* Prompt *
In the listing below, the lines from the first through the one with "Manon R. Haverkate1☉*, Mirjam" are to be copied word for word.

* Input material *
···

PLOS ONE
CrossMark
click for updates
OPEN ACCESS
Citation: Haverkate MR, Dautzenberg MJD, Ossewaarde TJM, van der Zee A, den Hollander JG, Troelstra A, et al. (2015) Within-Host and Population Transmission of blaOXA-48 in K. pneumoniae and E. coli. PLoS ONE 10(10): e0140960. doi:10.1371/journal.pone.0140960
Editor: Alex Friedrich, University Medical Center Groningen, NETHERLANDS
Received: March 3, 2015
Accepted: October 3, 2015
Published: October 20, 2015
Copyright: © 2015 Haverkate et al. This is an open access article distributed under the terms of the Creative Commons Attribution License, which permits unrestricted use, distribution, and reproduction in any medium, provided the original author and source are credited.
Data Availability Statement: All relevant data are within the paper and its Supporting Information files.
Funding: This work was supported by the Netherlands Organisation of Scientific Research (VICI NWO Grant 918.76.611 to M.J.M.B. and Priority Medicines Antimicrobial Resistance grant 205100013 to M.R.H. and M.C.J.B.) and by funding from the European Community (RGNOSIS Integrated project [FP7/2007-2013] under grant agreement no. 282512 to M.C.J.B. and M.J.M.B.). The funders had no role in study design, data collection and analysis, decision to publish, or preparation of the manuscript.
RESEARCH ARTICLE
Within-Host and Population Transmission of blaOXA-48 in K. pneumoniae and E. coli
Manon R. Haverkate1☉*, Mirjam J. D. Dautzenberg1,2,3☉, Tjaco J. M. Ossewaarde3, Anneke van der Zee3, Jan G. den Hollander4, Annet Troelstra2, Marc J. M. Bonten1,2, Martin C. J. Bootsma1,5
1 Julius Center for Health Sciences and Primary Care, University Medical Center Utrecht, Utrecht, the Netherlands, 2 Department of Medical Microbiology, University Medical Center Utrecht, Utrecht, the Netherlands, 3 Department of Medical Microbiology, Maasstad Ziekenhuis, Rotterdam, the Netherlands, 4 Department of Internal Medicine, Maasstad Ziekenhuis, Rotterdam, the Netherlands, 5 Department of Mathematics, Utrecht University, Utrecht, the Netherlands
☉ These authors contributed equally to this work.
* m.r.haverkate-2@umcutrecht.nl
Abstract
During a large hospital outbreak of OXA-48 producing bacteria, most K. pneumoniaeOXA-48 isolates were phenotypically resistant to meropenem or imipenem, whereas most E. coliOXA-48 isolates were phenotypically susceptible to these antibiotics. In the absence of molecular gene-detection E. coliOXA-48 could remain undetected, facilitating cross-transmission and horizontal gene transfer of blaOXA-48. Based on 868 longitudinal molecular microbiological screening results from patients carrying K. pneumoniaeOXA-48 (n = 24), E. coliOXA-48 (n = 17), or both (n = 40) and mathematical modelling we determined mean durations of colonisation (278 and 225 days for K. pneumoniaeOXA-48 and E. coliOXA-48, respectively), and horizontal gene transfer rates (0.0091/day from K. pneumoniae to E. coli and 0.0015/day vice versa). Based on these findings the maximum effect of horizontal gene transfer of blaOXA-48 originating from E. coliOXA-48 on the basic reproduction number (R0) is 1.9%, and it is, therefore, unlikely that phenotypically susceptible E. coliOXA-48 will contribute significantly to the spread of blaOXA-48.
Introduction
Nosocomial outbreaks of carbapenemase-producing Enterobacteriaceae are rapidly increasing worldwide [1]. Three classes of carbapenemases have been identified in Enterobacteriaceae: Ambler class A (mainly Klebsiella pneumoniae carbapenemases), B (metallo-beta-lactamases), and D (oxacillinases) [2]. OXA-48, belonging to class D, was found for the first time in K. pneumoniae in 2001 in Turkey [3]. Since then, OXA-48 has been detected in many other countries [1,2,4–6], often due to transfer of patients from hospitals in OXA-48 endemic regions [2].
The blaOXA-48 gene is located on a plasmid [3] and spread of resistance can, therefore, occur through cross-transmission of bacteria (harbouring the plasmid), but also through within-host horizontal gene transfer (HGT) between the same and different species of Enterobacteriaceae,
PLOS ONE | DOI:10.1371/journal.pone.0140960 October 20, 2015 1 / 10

···

* Your response *
PLOS ONE
CrossMark
click for updates
OPEN ACCESS
Citation: Haverkate MR, Dautzenberg MJD, Ossewaarde TJM, van der Zee A, den Hollander JG, Troelstra A, et al. (2015) Within-Host and Population Transmission of blaOXA-48 in K. pneumoniae and E. coli. PLoS ONE 10(10): e0140960. doi:10.1371/journal.pone.0140960
Editor: Alex Friedrich, University Medical Center Groningen, NETHERLANDS
Received: March 3, 2015
Accepted: October 3, 2015
Published: October 20, 2015
Copyright: © 2015 Haverkate et al. This is an open access article distributed under the terms of the Creative Commons Attribution License, which permits unrestricted use, distribution, and reproduction in any medium, provided the original author and source are credited.
Data Availability Statement: All relevant data are within the paper and its Supporting Information files.
Funding: This work was supported by the Netherlands Organisation of Scientific Research (VICI NWO Grant 918.76.611 to M.J.M.B. and Priority Medicines Antimicrobial Resistance grant 205100013 to M.R.H. and M.C.J.B.) and by funding from the European Community (RGNOSIS Integrated project [FP7/2007-2013] under grant agreement no. 282512 to M.C.J.B. and M.J.M.B.). The funders had no role in study design, data collection and analysis, decision to publish, or preparation of the manuscript.
RESEARCH ARTICLE
Within-Host and Population Transmission of blaOXA-48 in K. pneumoniae and E. coli
Manon R. Haverkate1☉*, Mirjam J. D. Dautzenberg1,2,3☉, Tjaco J. M. Ossewaarde3, Anneke van der Zee3, Jan G. den Hollander4, Annet Troelstra2, Marc J. M. Bonten1,2, Martin C. J. Bootsma1,5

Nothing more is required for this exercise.